Something went wonky with the indentation of your 'if'.

You have two different concerns mixed up in your classify() function:
(A) where are my files?
(B) what do I want to calculate?

Split them.

classify_lists(Test_List, Good_List, Bad_List) ->
     Good_Count = count_set_in_list(most_common(Good_List, 20),  
Test_List),
     Bad_Count  = count_set_in_list(most_common(Bad_List,  20),  
Test_List),
     case Good_Count + Bad_Count
       of 0 -> 0.5
        ; T -> Bad_Count / T
     end.

classify_files(Test_File, Good_File, Bad_File) ->
     classify_lists(readfile(Test_File), readfile(Good_File),  
readfile(Bad_File)).

classify() ->
     D = "C:/Users/saftarn/Desktop/emails/"),
     classify_files(D ++ "test.txt", D ++ "okemails.txt", D ++  
"spam.txt").

In making this change, I also fixed the performance bug where you
read the test data twice.

We now notice a repeated pattern, which might as well be split out:

    probe_count(Word_List, Base_List) ->
	count_set_in_list(most_common(Word_List, 20), Base_List).

▶ WHAT THIS EXERCISE ASKS:
[A] Reproduce the Erlang reply word for word, starting with "Something went wonky" and going on through "want to calculate?".
[B] In the Erlang reply, what performance bug does the writer say was fixed by the change?

▶ RECORDS SUPPLIED:

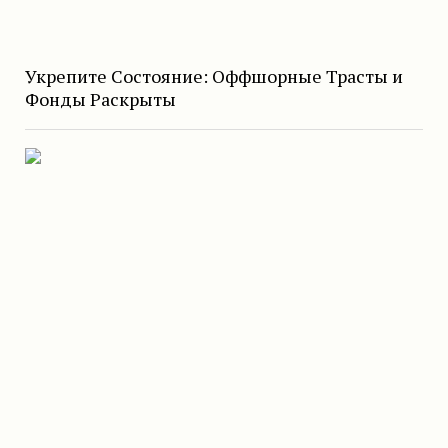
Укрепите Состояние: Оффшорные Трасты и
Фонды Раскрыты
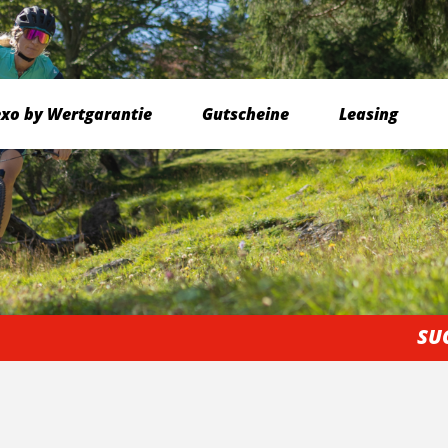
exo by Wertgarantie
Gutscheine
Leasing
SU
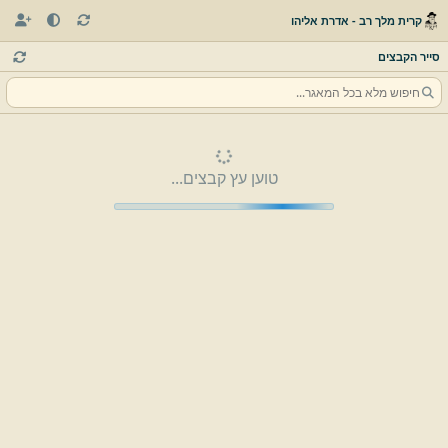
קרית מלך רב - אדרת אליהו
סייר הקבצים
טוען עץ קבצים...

* * *

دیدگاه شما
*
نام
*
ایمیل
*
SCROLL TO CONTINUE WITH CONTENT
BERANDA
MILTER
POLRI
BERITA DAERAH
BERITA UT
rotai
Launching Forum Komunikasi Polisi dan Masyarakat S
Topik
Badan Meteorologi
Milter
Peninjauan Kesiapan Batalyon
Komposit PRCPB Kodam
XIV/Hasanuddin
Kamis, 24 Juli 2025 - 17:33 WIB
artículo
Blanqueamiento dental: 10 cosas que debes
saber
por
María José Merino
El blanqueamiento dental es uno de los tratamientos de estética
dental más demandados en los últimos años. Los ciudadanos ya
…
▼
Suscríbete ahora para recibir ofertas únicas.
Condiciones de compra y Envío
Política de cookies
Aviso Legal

▶ ANSWERS FOR THIS EXERCISE:
[A]
Something went wonky with the indentation of your 'if'.

You have two different concerns mixed up in your classify() function:
(A) where are my files?
(B) what do I want to calculate?

[B] The test data was being read twice.